1 The V(D)J
recombination reaction scheme. (A) The colored
bars represent the tandemly-arranged clusters of coding DNA segments
at the Ig heavy chain locus of the mouse. There are actually several
hundred V segments, many of which are pseudogenes. One of each of
the V, D and J elements are joined to form the functional coding
region that encodes the variable portion of the molecule, as shown.
Junctional diversity is introduced at each event (see text). The
constant regions do not participate in V(D)J joining. (B)

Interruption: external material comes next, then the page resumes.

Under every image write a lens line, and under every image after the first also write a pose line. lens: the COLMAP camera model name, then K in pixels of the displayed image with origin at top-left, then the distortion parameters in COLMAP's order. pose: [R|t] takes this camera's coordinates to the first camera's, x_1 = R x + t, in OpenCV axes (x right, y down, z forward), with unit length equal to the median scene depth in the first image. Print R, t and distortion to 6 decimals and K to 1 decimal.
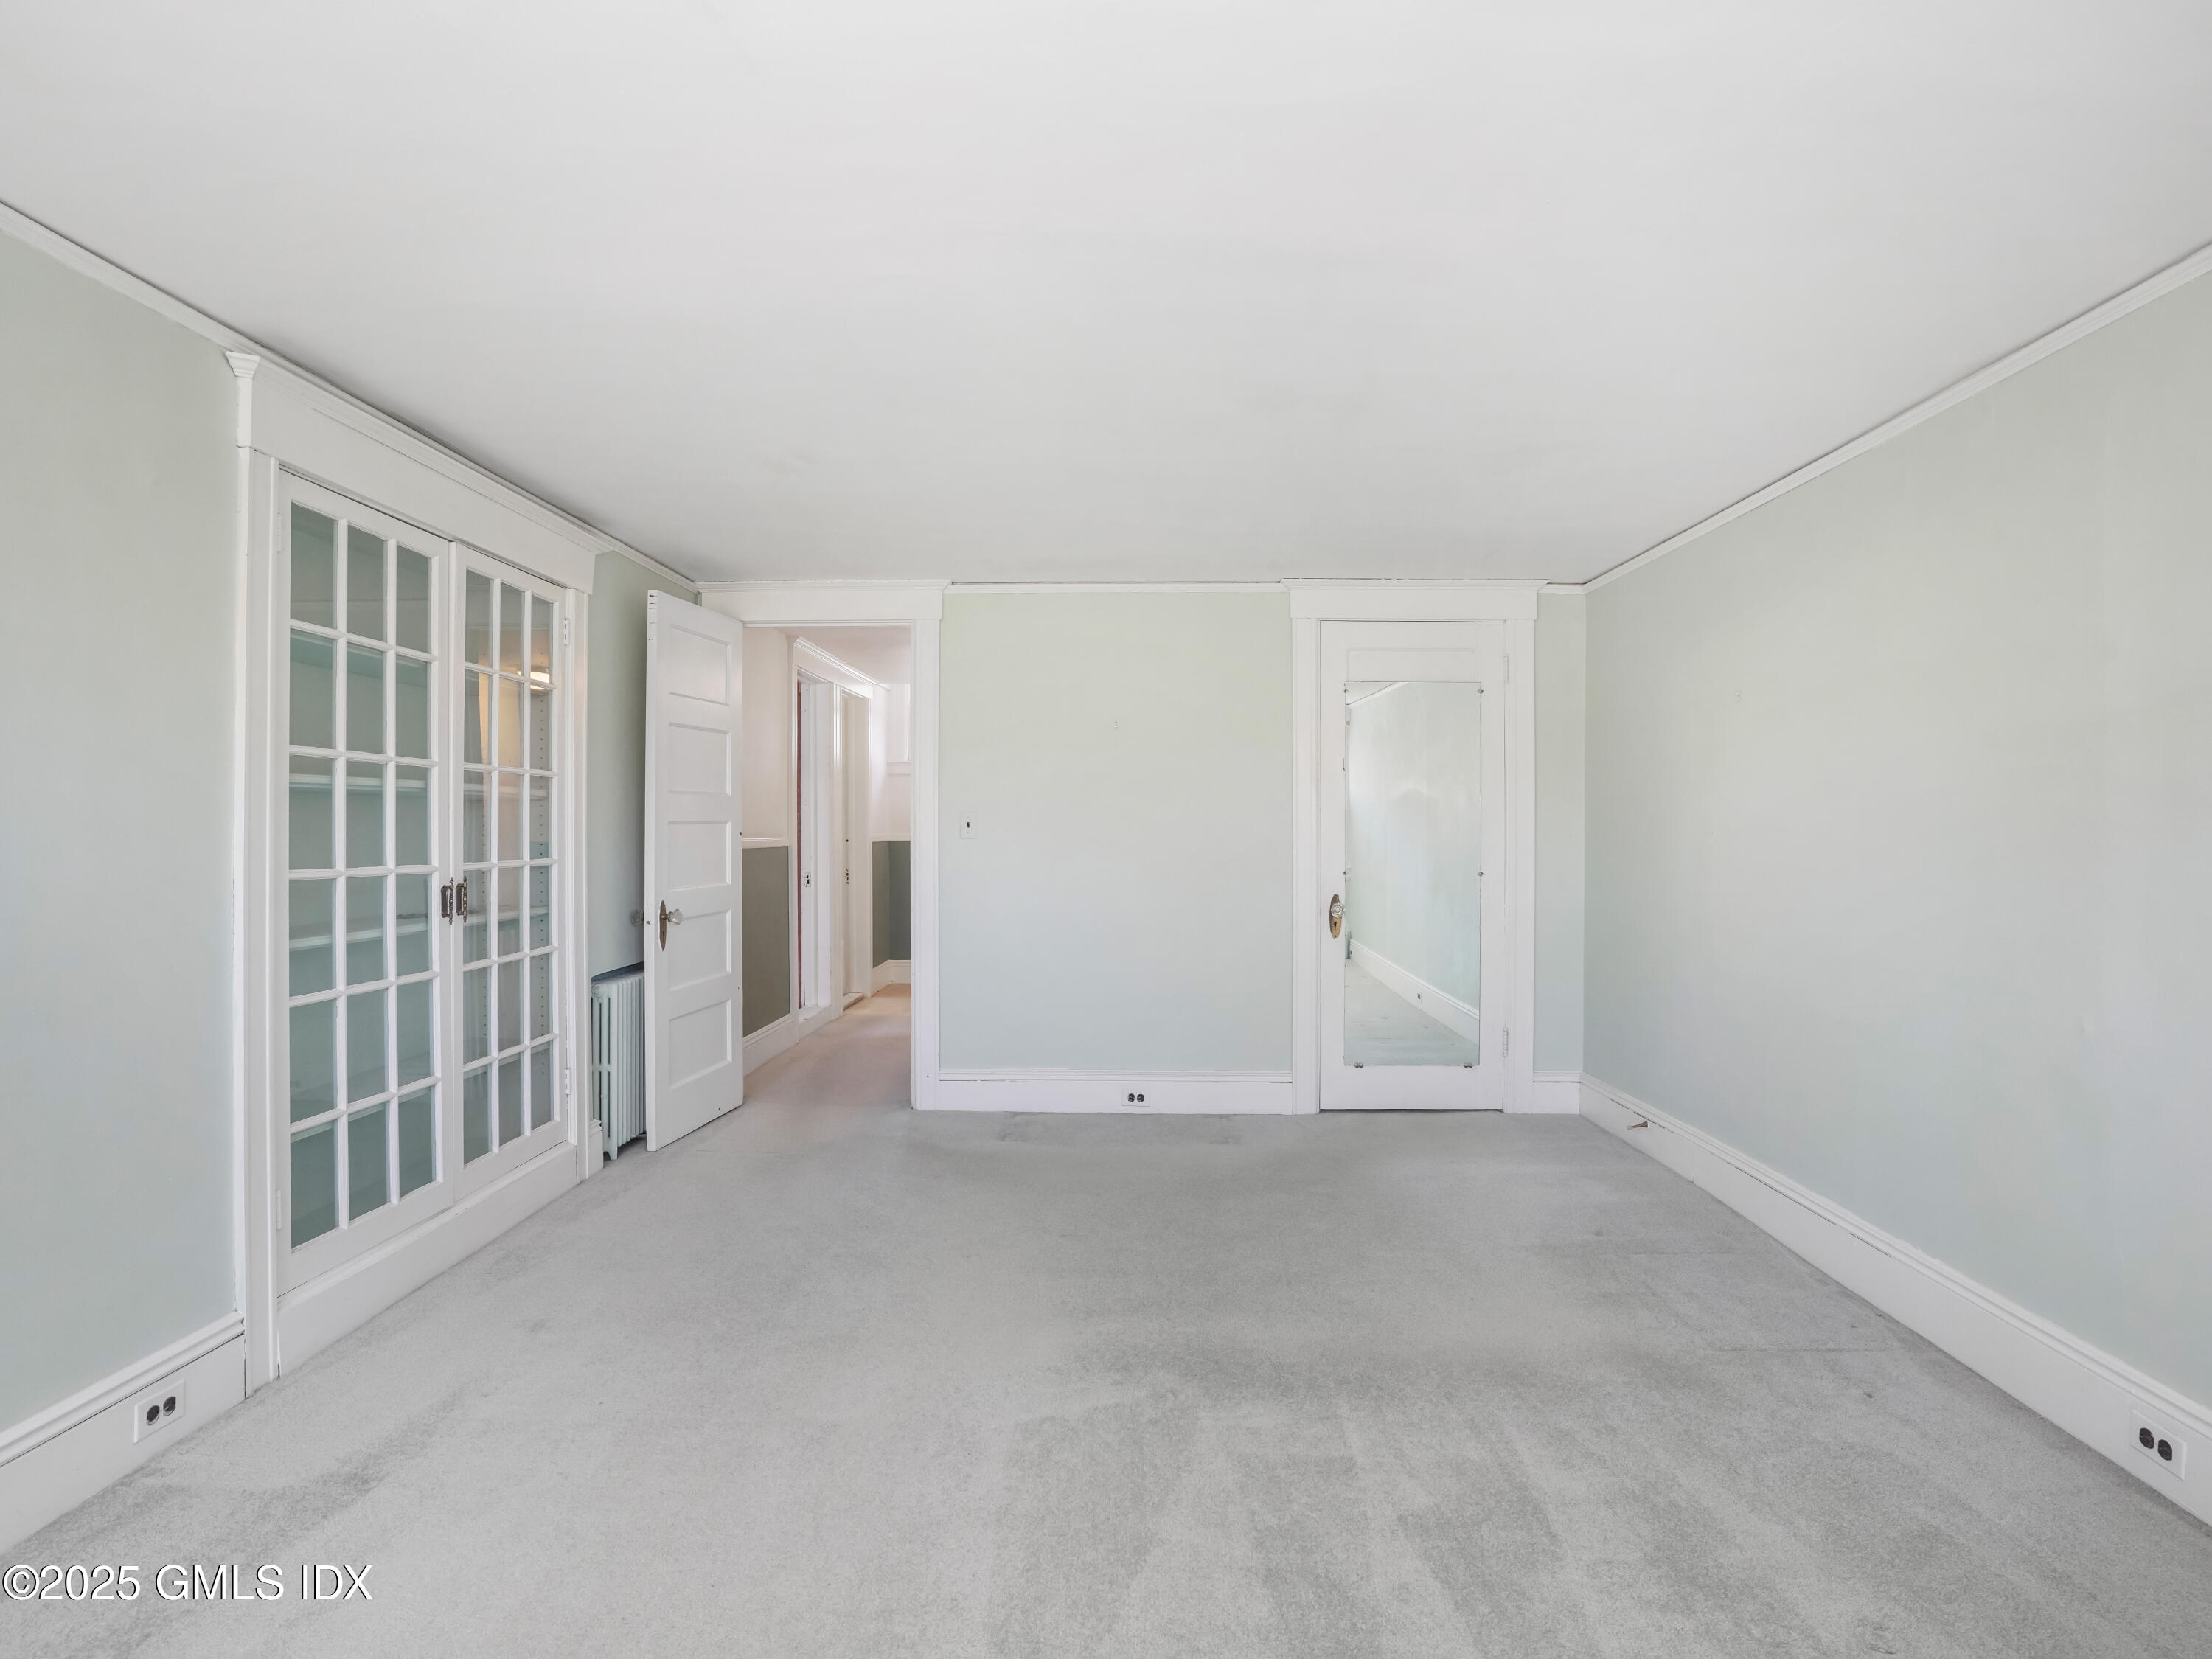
lens RADIAL K [[1217.1, 0, 1106.0], [0, 1217.1, 829.5], [0, 0, 1]] dist [0.000298, 0.000145]
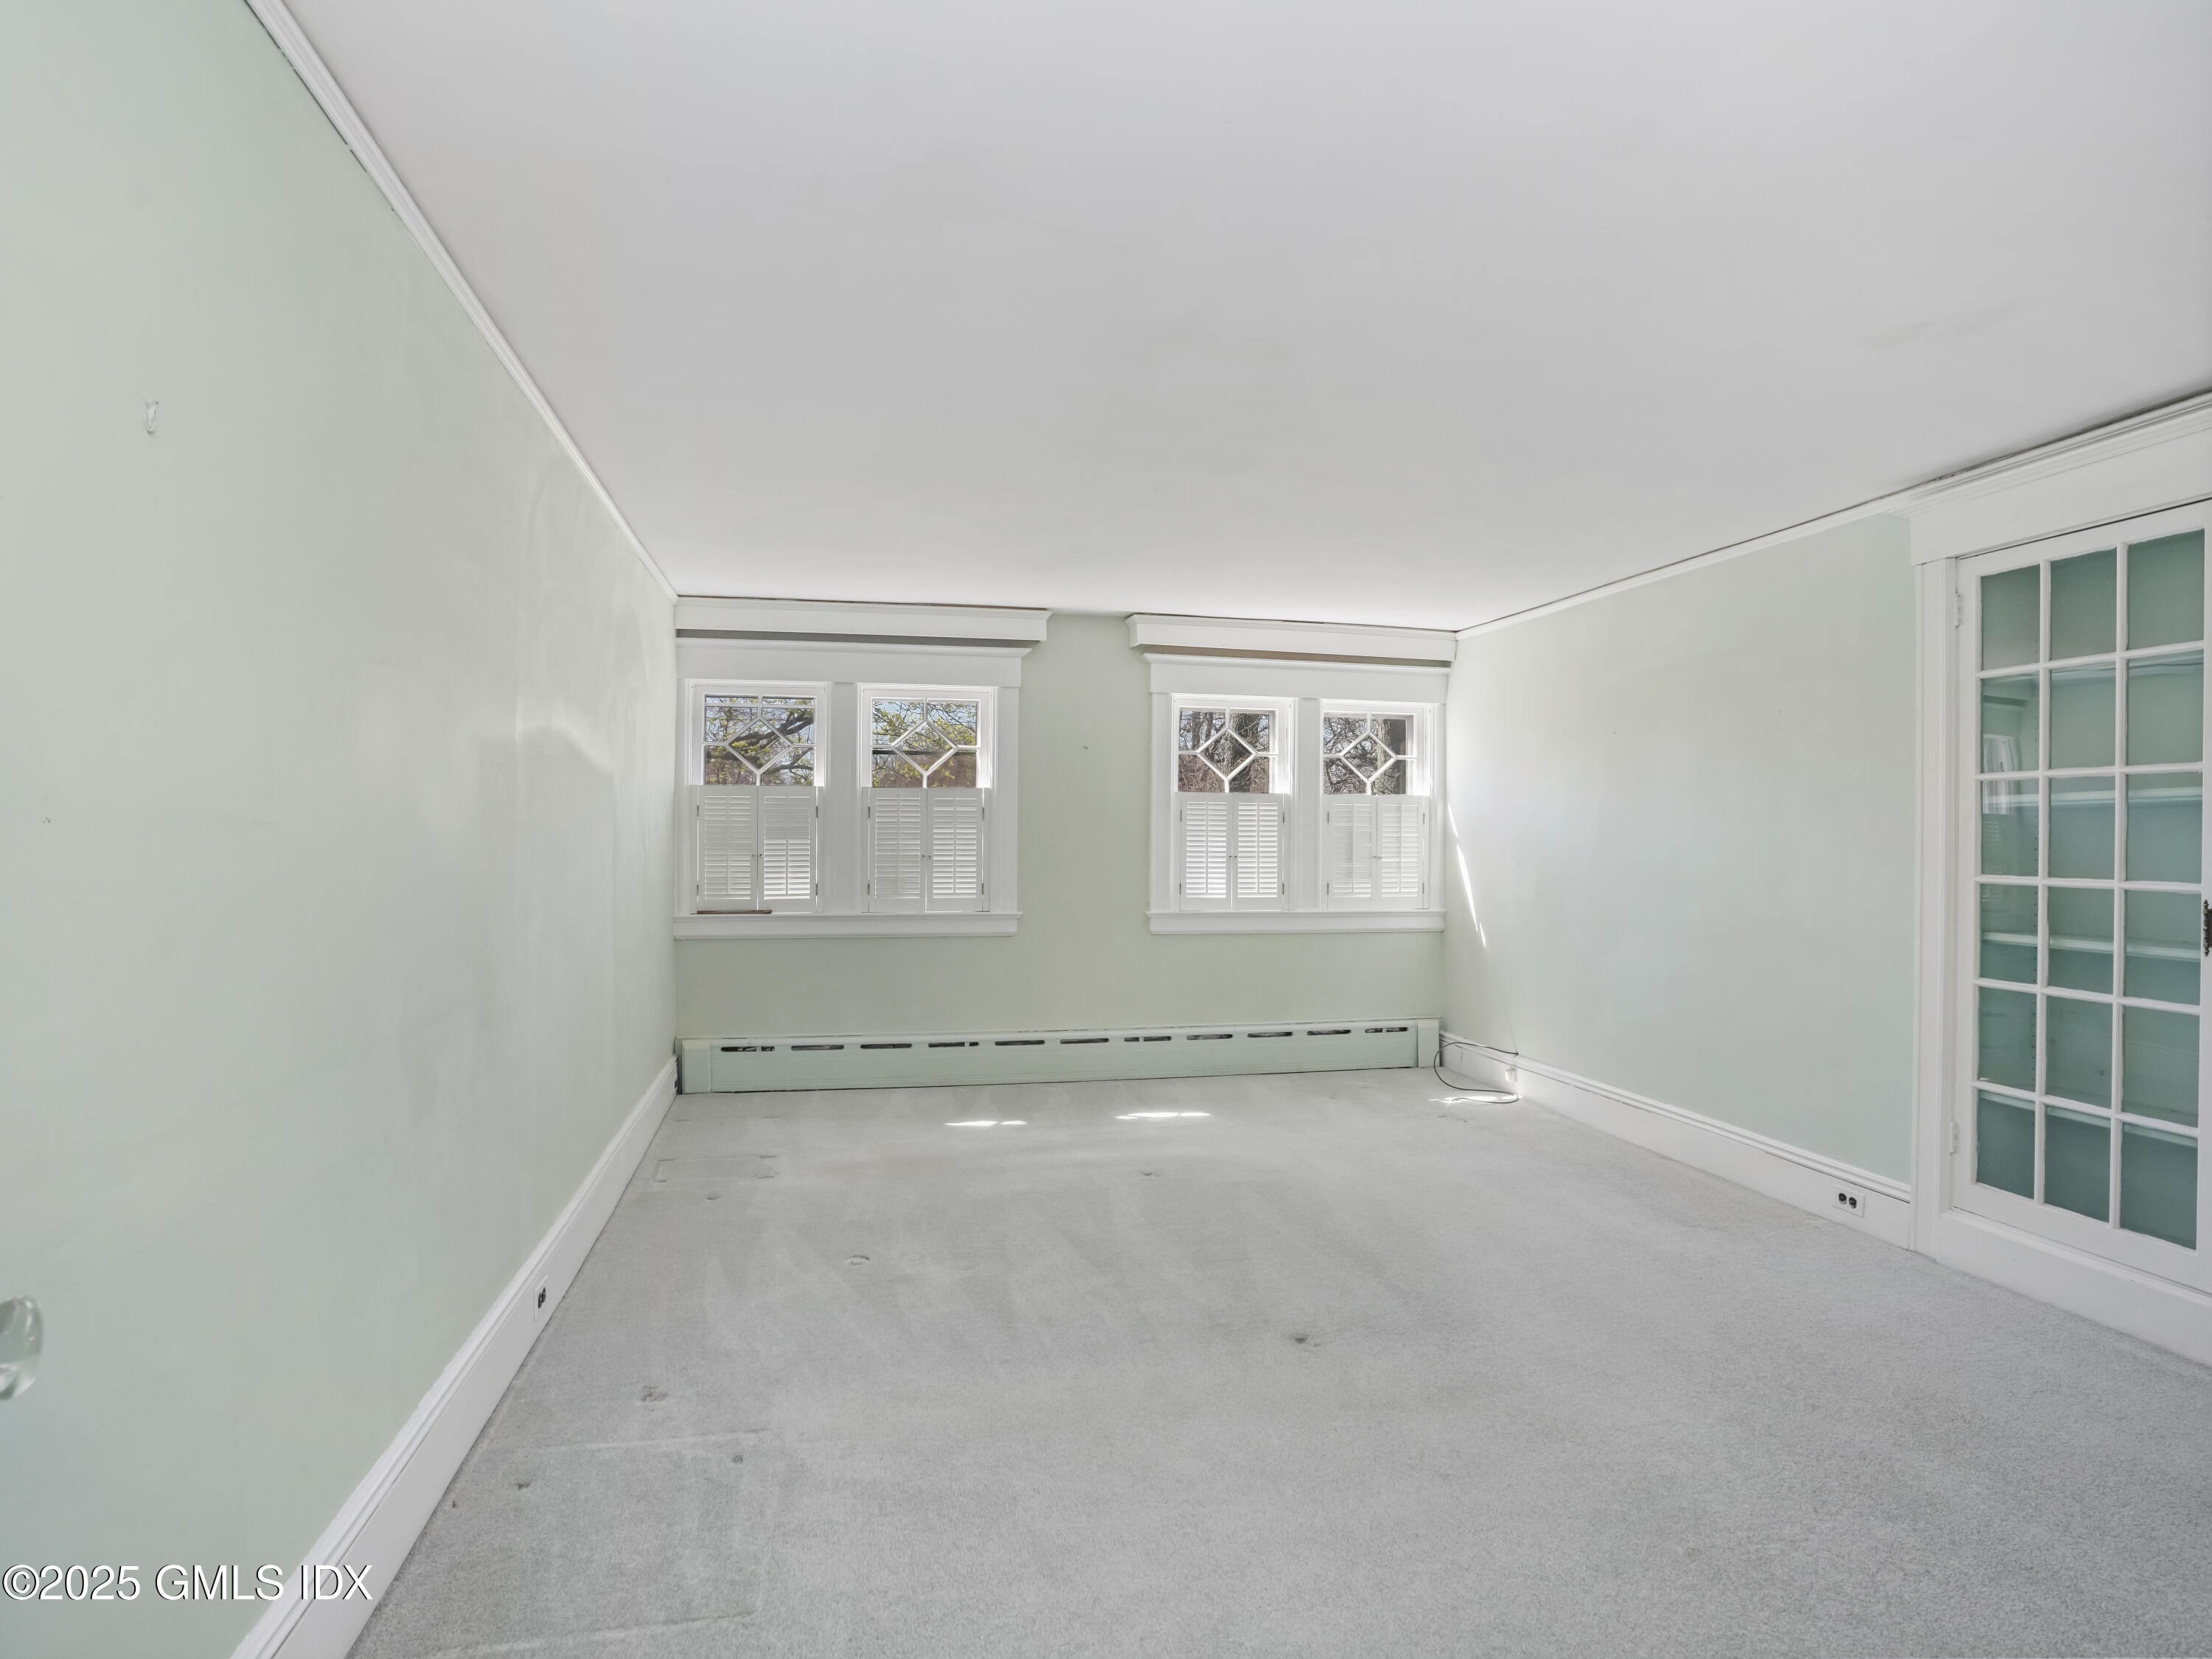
lens RADIAL K [[1217.1, 0, 1106.0], [0, 1217.1, 829.5], [0, 0, 1]] dist [0.000298, 0.000145]
pose [[-0.967760, -0.005124, -0.251821, 0.478682], [-0.004769, 0.999987, -0.002020, -0.005290], [0.251828, -0.000754, -0.967772, 1.899564]]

Each of the coding segments is associated with an RSS, which specifies
the recombination cleavage site. White triangles represent 12-RSS,
black triangles represent 23-RSS. Since D elements participate in
both upstream and downstream recombination events, they require
two RSSs. (C) The conventional reaction course
involves RAG proteins (red, stoichiometry not implied) associating
at the RSS. Cooperative cleavage generates blunt signal ends on
the RSS and hairpinned intermediates on the coding ends. Coding
ends are processed and the four ends are then rejoined, signal-containing
ends to each other, and similarly for coding ends (see text). (D) The sequence of the coding end is not highly
constrained, although some sequences at the cleavage site work better
than others. The consensus RSS (triangle) is composed of a conserved
heptamer, a spacer of either 12 or 23 nt in length and a conserved
nonamer. Some variation in each of these motifs can be tolerated.